Cisco 2017 Annual Cybersecurity Report: CSOs talk cost and actions
According to the Cisco 2017 Annual Cybersecurity Report (ACR), over one-third of organizations that experienced a breach in 2016 reported substantial customer, opportunity and revenue loss of more than 20 per cent. Ninety per cent of these organizations are improving threat defense technologies and processes after attacks by separating IT and security functions (38 per cent), increasing security awareness training for employees (38 per cent), and implementing risk mitigation techniques (37 per cent). The report surveyed nearly 3,000 chief security officers (CSOs) and security operations leaders from 13 countries in the Security Capabilities Benchmark Study, part of the Cisco ACR.
Now in its 10th year, the global report highlights challenges and opportunities for security teams to defend against the evolution of cybercrime and shifting attack modes. CSOs cite budget constraints, poor compatibility of systems and a lack of trained talent as the biggest barriers to advancing their security postures. Leaders also reveal that their security departments are increasingly complex environments with 65 per cent of organizations using from six to more than 50 security products, increasing the potential for security effectiveness gaps.

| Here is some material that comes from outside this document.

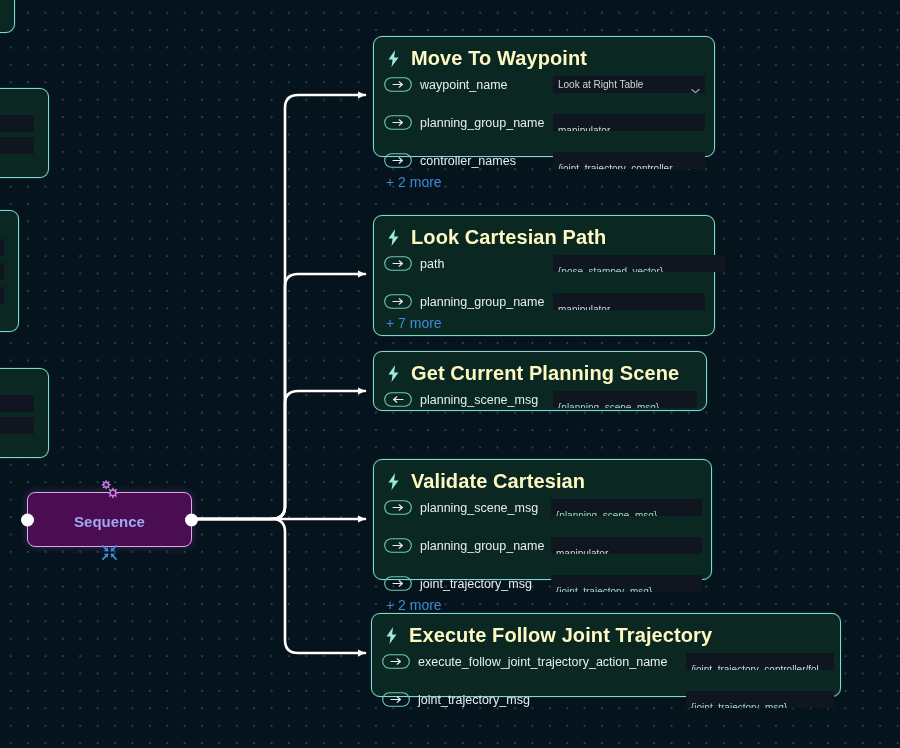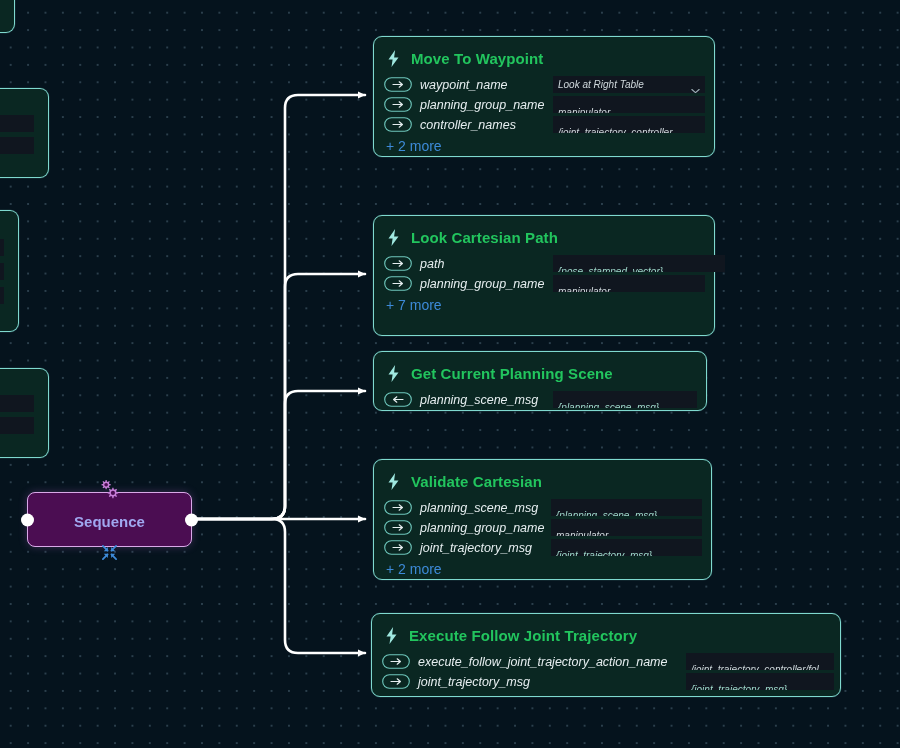"Move To Waypoint" .node-title { color: #22c55e -> #fef9c3; font-size: 15px -> 20px }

To exploit these gaps, ACR data shows criminals leading a resurgence of “classic” attack vectors, such as adware and email spam, the latter at levels not seen since 2010. Spam accounts for nearly two-thirds (65 per cent) of email with eight to 10 per cent cited as malicious. Global spam volume is rising, often spread by large and thriving botnets.
“One of our key metrics highlighted in the 2017 Annual Cybersecurity Report is the ‘time to detection’ — the time it takes to find and mitigate against malicious activity. We have brought that number down to as low as six hours,” says David Ulevitch, vice-president/general manager, Security Business, Cisco. “A new metric — the ‘time to evolve’ — looked at how quickly threat actors changed their attacks to mask their identity. With these and other measures gleaned from report findings, and working with organizations to automate and integrate their threat defense, we can better help them minimize financial and operational risk and grow their business.”
Cybersecurity has changed drastically since the inaugural Cisco Annual Security Report in 2007, Cisco notes. In 2007, the ACR reported web and business applications were targets, often via social engineering, or user-introduced infractions. In 2017, hackers attack cloud-based applications, and spam has escalated.
Ten years ago, malware attacks were on the rise, with organized crime profiting from them. In today’s shadow economy, thieves now run cybercrime as a business, offering low barrier-to-entry options to potential customers. Today perpetrators can be anyone, anywhere; they don’t require a security background and can easily purchase “off-the-shelf” exploit kits.